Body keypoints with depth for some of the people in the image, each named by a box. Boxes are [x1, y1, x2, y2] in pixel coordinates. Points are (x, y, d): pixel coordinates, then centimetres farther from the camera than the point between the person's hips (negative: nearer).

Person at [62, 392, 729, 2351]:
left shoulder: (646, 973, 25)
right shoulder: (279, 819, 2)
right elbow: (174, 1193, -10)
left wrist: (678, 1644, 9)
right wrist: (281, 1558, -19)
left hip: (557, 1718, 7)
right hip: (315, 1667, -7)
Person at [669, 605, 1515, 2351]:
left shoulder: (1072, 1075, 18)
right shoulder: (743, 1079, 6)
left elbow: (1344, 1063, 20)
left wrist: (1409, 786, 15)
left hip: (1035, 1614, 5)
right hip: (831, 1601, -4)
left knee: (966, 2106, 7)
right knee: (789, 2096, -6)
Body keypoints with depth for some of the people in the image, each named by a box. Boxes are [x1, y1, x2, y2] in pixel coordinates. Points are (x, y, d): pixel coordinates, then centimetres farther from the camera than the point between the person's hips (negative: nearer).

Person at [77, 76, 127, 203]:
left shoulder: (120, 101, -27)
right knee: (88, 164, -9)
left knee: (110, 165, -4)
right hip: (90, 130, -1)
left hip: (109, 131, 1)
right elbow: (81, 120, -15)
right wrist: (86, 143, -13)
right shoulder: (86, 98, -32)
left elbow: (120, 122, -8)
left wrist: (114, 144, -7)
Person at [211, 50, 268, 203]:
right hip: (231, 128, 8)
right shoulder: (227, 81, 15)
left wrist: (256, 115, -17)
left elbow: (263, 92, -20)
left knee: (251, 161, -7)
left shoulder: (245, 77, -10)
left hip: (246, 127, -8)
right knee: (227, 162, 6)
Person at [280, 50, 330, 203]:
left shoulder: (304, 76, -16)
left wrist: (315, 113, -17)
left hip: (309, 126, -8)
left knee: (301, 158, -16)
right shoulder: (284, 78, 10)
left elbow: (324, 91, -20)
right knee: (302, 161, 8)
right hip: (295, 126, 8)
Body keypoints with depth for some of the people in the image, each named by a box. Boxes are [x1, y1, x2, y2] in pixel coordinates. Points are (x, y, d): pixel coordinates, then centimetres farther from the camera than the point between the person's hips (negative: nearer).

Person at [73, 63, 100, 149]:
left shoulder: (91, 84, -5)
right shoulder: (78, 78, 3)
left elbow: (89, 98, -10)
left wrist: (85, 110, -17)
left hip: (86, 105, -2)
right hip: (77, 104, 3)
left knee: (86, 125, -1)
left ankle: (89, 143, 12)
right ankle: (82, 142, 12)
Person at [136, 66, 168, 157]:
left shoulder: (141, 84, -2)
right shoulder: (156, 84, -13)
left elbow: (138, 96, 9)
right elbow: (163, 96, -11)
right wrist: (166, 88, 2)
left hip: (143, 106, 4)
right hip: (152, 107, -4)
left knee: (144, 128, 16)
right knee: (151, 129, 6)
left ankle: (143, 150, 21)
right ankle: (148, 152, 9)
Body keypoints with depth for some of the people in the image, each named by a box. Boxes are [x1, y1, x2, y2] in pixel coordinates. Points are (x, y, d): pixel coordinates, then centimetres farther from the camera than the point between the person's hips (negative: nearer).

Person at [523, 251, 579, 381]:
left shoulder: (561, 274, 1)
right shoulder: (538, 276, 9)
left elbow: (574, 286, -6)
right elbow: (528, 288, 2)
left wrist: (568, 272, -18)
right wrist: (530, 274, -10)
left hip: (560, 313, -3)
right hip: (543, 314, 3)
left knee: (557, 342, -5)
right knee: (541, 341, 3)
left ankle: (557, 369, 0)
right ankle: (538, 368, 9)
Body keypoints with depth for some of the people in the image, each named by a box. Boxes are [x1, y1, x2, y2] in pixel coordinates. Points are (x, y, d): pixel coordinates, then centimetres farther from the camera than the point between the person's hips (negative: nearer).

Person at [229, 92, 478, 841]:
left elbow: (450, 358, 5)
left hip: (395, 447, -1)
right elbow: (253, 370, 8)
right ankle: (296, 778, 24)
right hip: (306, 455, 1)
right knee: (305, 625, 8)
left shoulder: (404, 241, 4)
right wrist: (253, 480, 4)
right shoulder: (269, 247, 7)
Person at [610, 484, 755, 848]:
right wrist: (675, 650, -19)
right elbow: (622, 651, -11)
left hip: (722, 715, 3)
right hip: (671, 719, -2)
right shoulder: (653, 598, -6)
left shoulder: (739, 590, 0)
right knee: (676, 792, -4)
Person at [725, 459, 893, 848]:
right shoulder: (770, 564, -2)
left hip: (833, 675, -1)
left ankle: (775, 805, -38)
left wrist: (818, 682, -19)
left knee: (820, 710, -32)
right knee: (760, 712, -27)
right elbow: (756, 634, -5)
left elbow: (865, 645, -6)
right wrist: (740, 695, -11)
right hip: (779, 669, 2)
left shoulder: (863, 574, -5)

* * * *

Work to be completed: Restate every entry above word for word.

Solution:
Body keypoints with depth for some of the people in the image, each named by a box. Boxes are [x1, y1, x2, y2] in pixel coordinates. Points are (x, y, d): pixel coordinates, then centimetres farther from the camera than the point between the person's hips (negative: nearer).

Person at [62, 392, 729, 2351]:
left shoulder: (646, 973, 25)
right shoulder: (279, 819, 2)
right elbow: (174, 1193, -10)
left wrist: (678, 1644, 9)
right wrist: (281, 1558, -19)
left hip: (557, 1718, 7)
right hip: (315, 1667, -7)
Person at [669, 605, 1515, 2351]:
left shoulder: (1072, 1075, 18)
right shoulder: (743, 1079, 6)
left elbow: (1344, 1063, 20)
left wrist: (1409, 786, 15)
left hip: (1035, 1614, 5)
right hip: (831, 1601, -4)
left knee: (966, 2106, 7)
right knee: (789, 2096, -6)
Body keypoints with depth for some of the people in the image, each named by a box. Boxes are [x1, y1, x2, y2] in pixel coordinates. Points are (x, y, d): pixel coordinates, then centimetres farther from the camera than the point between the person's hips (negative: nearer).

Person at [77, 76, 127, 203]:
left shoulder: (120, 101, -27)
right knee: (88, 164, -9)
left knee: (110, 165, -4)
right hip: (90, 130, -1)
left hip: (109, 131, 1)
right elbow: (81, 120, -15)
right wrist: (86, 143, -13)
right shoulder: (86, 98, -32)
left elbow: (120, 122, -8)
left wrist: (114, 144, -7)
Person at [211, 50, 268, 203]:
right hip: (231, 128, 8)
right shoulder: (227, 81, 15)
left wrist: (256, 115, -17)
left elbow: (263, 92, -20)
left knee: (251, 161, -7)
left shoulder: (245, 77, -10)
left hip: (246, 127, -8)
right knee: (227, 162, 6)
Person at [280, 50, 330, 203]:
left shoulder: (304, 76, -16)
left wrist: (315, 113, -17)
left hip: (309, 126, -8)
left knee: (301, 158, -16)
right shoulder: (284, 78, 10)
left elbow: (324, 91, -20)
right knee: (302, 161, 8)
right hip: (295, 126, 8)
Body keypoints with depth for some of the people in the image, each named by a box. Boxes are [x1, y1, x2, y2] in pixel coordinates. Points are (x, y, d): pixel coordinates, then centimetres farther from the camera than the point between the person's hips (negative: nearer).

Person at [73, 63, 100, 149]:
left shoulder: (91, 84, -5)
right shoulder: (78, 78, 3)
left elbow: (89, 98, -10)
left wrist: (85, 110, -17)
left hip: (86, 105, -2)
right hip: (77, 104, 3)
left knee: (86, 125, -1)
left ankle: (89, 143, 12)
right ankle: (82, 142, 12)
Person at [136, 66, 168, 157]:
left shoulder: (141, 84, -2)
right shoulder: (156, 84, -13)
left elbow: (138, 96, 9)
right elbow: (163, 96, -11)
right wrist: (166, 88, 2)
left hip: (143, 106, 4)
right hip: (152, 107, -4)
left knee: (144, 128, 16)
right knee: (151, 129, 6)
left ankle: (143, 150, 21)
right ankle: (148, 152, 9)
Body keypoints with depth for some of the people in the image, each named by a box. Boxes are [x1, y1, x2, y2] in pixel coordinates. Points are (x, y, d): pixel coordinates, then centimetres farther from the camera than the point between the person's hips (negative: nearer).

Person at [523, 251, 579, 381]:
left shoulder: (561, 274, 1)
right shoulder: (538, 276, 9)
left elbow: (574, 286, -6)
right elbow: (528, 288, 2)
left wrist: (568, 272, -18)
right wrist: (530, 274, -10)
left hip: (560, 313, -3)
right hip: (543, 314, 3)
left knee: (557, 342, -5)
right knee: (541, 341, 3)
left ankle: (557, 369, 0)
right ankle: (538, 368, 9)
Body keypoints with depth for some of the people in the image, each named by a box. Boxes are [x1, y1, x2, y2] in pixel coordinates. Points are (x, y, d): pixel coordinates, then centimetres farther from the camera than the point between the person's hips (negative: nearer).

Person at [229, 92, 478, 841]:
left elbow: (450, 358, 5)
left hip: (395, 447, -1)
right elbow: (253, 370, 8)
right ankle: (296, 778, 24)
right hip: (306, 455, 1)
right knee: (305, 625, 8)
left shoulder: (404, 241, 4)
right wrist: (253, 480, 4)
right shoulder: (269, 247, 7)
Person at [610, 484, 755, 848]:
right wrist: (675, 650, -19)
right elbow: (622, 651, -11)
left hip: (722, 715, 3)
right hip: (671, 719, -2)
right shoulder: (653, 598, -6)
left shoulder: (739, 590, 0)
right knee: (676, 792, -4)
Person at [725, 459, 893, 848]:
right shoulder: (770, 564, -2)
left hip: (833, 675, -1)
left ankle: (775, 805, -38)
left wrist: (818, 682, -19)
left knee: (820, 710, -32)
right knee: (760, 712, -27)
right elbow: (756, 634, -5)
left elbow: (865, 645, -6)
right wrist: (740, 695, -11)
right hip: (779, 669, 2)
left shoulder: (863, 574, -5)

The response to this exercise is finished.